In our latest blog Director General for Regulation, Ed Humpherson, reflects on why communicating uncertainty is a constant challenge for statisticians…
A recurring motif of OSR reports is the need to communicate uncertainty better. This was the theme of an article I recently published in the Journal of Risk Communication, which explores how uncertainty is presented in official statistics.
What is the issue?
Start with GDP. When we reviewed ONS’s process for revising GDP, uncertainty and its communication was one of our main requirements for improvement. We asked ONS to improve the presentation of early estimates of GDP and all supporting information it provides on the uncertainty surrounding these estimates. ONS should ensure that the uncertainty surrounding GDP statistics is in itself a key message.
I also chaired a discussion of uncertainty with Chris Giles of the FT, Johnny Runge of Kings College London, Marianthi Dunn (OSR’s lead author on GDP revisions), and Sumit Dey-Chowdrey of ONS.
It wasn’t just GDP where this was an issue. We highlighted communicating uncertainty for labour market statistics (see the section and requirement on “volatility” on page 4) and research and development statistics (see requirement 2).
So it comes up a lot in our work.
Why is it so difficult?
Well, first of all, as I argue in the journal article, it’s just hard. I think there may be an innate tendency for people to see a number and assume it has a certainty, an absolute rightness. And this in turn may be deeply embedded because of our experience of learning maths as children: we see a subject in which answers are definitively right or wrong.

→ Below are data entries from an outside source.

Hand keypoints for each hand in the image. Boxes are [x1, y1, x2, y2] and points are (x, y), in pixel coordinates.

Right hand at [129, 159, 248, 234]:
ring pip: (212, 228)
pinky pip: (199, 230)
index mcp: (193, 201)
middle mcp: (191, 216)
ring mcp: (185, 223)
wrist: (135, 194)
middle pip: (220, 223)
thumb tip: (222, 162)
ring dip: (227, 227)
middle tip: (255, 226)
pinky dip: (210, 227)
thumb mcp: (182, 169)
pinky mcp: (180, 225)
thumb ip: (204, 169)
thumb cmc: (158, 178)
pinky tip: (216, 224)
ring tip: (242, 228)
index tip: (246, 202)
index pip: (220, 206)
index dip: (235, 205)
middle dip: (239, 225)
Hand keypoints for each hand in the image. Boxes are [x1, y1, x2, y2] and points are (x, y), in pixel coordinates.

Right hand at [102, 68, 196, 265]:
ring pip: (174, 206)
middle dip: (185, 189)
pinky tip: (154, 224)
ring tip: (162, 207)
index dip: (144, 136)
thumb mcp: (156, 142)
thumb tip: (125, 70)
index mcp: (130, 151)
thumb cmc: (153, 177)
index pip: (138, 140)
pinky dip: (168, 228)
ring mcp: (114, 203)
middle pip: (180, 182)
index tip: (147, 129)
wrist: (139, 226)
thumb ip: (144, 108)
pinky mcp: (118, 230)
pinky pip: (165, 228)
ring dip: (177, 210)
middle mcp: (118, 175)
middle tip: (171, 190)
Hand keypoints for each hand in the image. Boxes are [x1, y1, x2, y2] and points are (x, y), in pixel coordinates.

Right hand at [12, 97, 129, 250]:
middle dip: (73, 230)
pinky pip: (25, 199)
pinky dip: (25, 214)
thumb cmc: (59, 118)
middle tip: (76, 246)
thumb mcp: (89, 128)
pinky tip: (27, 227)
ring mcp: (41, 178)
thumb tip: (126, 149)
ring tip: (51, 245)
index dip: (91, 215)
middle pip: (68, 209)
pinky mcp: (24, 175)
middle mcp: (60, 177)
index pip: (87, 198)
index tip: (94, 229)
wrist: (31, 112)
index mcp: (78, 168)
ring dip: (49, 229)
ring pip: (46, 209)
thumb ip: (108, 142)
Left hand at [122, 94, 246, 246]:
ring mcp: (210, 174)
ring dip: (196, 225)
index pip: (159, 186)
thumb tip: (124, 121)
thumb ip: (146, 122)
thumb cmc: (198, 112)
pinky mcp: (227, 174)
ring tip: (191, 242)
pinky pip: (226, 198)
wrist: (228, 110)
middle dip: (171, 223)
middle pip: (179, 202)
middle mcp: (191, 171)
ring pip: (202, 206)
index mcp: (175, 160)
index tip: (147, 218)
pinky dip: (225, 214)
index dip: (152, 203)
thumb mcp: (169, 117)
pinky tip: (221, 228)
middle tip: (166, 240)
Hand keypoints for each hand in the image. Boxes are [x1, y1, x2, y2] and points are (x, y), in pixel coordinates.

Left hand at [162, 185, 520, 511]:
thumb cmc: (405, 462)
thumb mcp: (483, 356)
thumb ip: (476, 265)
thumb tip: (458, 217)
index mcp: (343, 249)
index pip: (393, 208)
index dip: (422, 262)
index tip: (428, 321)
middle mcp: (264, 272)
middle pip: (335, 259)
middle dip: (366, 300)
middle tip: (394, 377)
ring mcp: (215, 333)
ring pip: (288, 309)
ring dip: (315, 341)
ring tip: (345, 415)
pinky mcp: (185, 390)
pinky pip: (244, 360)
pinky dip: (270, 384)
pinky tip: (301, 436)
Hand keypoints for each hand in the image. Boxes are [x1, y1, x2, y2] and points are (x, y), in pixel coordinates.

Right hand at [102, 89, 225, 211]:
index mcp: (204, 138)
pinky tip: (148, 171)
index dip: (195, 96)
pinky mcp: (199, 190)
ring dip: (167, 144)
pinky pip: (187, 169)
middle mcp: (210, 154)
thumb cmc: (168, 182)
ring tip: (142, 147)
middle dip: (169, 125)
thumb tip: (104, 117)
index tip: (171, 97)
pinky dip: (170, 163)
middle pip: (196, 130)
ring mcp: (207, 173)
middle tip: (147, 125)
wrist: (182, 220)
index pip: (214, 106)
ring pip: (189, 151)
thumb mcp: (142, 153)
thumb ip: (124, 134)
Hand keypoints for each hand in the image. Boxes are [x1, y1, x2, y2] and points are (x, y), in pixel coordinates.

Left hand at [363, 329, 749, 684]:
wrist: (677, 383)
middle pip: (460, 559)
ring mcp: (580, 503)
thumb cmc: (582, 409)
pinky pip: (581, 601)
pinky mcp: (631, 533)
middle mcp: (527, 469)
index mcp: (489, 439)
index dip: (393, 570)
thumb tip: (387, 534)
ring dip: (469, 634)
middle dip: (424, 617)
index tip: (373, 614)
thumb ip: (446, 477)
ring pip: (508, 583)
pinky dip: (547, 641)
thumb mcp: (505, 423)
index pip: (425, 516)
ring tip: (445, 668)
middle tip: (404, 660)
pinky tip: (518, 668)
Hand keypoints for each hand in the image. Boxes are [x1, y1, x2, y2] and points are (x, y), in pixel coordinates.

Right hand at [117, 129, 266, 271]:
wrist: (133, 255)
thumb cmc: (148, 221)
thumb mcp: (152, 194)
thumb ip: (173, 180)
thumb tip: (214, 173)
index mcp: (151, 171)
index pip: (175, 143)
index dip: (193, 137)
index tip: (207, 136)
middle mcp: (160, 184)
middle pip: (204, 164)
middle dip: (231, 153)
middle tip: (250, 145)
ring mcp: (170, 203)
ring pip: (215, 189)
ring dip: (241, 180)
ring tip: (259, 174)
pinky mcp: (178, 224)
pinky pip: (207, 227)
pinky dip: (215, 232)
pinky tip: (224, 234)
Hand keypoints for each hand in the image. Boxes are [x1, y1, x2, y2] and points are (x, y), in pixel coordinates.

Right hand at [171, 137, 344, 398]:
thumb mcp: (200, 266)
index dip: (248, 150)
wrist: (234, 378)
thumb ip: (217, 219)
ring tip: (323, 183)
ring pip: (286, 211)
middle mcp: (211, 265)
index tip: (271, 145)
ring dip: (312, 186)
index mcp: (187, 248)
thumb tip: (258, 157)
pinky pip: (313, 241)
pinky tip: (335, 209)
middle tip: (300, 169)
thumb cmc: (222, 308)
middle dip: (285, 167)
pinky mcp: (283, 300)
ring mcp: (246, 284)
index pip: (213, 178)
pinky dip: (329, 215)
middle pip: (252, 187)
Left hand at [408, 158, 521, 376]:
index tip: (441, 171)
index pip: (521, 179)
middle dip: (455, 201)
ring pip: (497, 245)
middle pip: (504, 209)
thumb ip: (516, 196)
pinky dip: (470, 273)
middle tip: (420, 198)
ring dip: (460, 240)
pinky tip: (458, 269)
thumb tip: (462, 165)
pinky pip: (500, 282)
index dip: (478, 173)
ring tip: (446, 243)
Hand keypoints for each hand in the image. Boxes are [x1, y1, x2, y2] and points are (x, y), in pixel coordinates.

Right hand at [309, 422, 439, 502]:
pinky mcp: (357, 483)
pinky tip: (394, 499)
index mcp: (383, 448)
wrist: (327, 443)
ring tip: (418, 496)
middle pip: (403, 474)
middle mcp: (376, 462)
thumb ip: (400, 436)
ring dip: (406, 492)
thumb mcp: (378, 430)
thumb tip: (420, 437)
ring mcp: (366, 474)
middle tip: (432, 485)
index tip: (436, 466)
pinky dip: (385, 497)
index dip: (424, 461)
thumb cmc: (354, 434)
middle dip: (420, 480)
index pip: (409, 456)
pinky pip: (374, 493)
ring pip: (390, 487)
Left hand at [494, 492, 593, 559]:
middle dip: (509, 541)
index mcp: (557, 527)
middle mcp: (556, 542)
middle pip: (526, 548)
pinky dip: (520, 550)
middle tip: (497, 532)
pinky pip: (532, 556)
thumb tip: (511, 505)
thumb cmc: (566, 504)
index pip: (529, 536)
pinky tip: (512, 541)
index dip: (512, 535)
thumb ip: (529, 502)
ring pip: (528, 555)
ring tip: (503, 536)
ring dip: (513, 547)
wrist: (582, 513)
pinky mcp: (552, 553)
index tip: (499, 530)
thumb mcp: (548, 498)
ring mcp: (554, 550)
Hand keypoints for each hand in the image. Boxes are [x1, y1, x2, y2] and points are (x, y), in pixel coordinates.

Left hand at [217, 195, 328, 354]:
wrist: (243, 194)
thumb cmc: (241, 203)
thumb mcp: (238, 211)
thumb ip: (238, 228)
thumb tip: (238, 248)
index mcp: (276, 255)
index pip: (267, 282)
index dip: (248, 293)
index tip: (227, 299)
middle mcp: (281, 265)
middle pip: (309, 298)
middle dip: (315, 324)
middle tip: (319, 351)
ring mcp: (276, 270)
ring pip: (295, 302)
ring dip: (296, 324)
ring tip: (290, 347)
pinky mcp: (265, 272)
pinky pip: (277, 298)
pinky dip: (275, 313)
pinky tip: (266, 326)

And I also think this is exacerbated by an assumption that statistics are counts of fixed things – the economy, population, crime. It’s only when you spend time understanding the process of compiling official statistics that you realise that the numbers are often more complicated than a simple count. They are driven by assumptions, definitions and methodological choices.
This psychological anchoring on ‘hard’ numbers is exacerbated by the way statistics are used in public debate. Numbers are slotted into political arguments – perhaps weaponised, even – without nuance or context. The percentage increase in GDP. The unemployment rate. Crime going up.
These factors reinforce each other. They mean that people communicating official statistics have a big challenge. They must convey what they know about their statistics – that is, that they are best estimates, not certain numbers – to audiences that often are expecting single, fixed results.
In the face of these phenomena it can be tempting for statistics producers to fall back on generic wording. As we found when we did a review of communicating uncertainty, producers can often say generic things like “users should exercise caution”.
I do not underestimate the challenge facing producers. But is there a way to think about uncertainty that might help?
I think that it’s not always recognised that there are two distinct categories of uncertainty. My article puts forward two concepts:
- Specific uncertainty: This type of uncertainty is bound up with the process of collecting and estimating that is at the heart of statistics. It involves the recognition that the estimate is only an approximation, and a range of other estimates could also be plausible. This is perhaps the more familiar notion of uncertainty that arises in surveys – that the survey result represents a central estimate around which there is a confidence interval.
- Contextual uncertainty: This is less about the process of production, and more about the inferences that users may draw, for policy and other decision purposes, from statistics. Numbers may not mean what users think they mean; and this may lead them to place unwarranted weight on them for decision making purposes.
As an analogy, consider maps. To quote my article: “There is a difference between the map-maker’s perspective, and the map-reader’s perspective. The map maker may successfully communicate the conventions that go into the production of the map – what different icons mean, how contour lines are measured, and so on. That is useful. But it is quite distinct from the map reader’s desire to use the map to determine how to undertake a journey, which depends on their inferences about the best route, the paths to avoid, the steeper hills to navigate around.”
My simple proposition is that producers may struggle because they don’t separate these two concepts. And they often focus on the first – the technical communication of uncertainty – without paying sufficient attention to the second – how people may use the numbers.
Of course, it might be said that the standard boilerplate phrasing “users should treat the number with caution” is a nod towards contextual uncertainty. But it’s not a helpful one, and wherever it arises, producers should provide some more useful steers to the users.
So, to save you the trouble of reading the whole article, here’s a summary of what it says about communicating statistics:
- It’s hard
- It’s not always done well
- It’s helpful to distinguish these two types: specific and contextual
And one thing is clear – generic wording like “users should employ caution” should be avoided. If my article and OSR’s overall body of recommendations achieves anything, I hope it consigns this generic wording to history.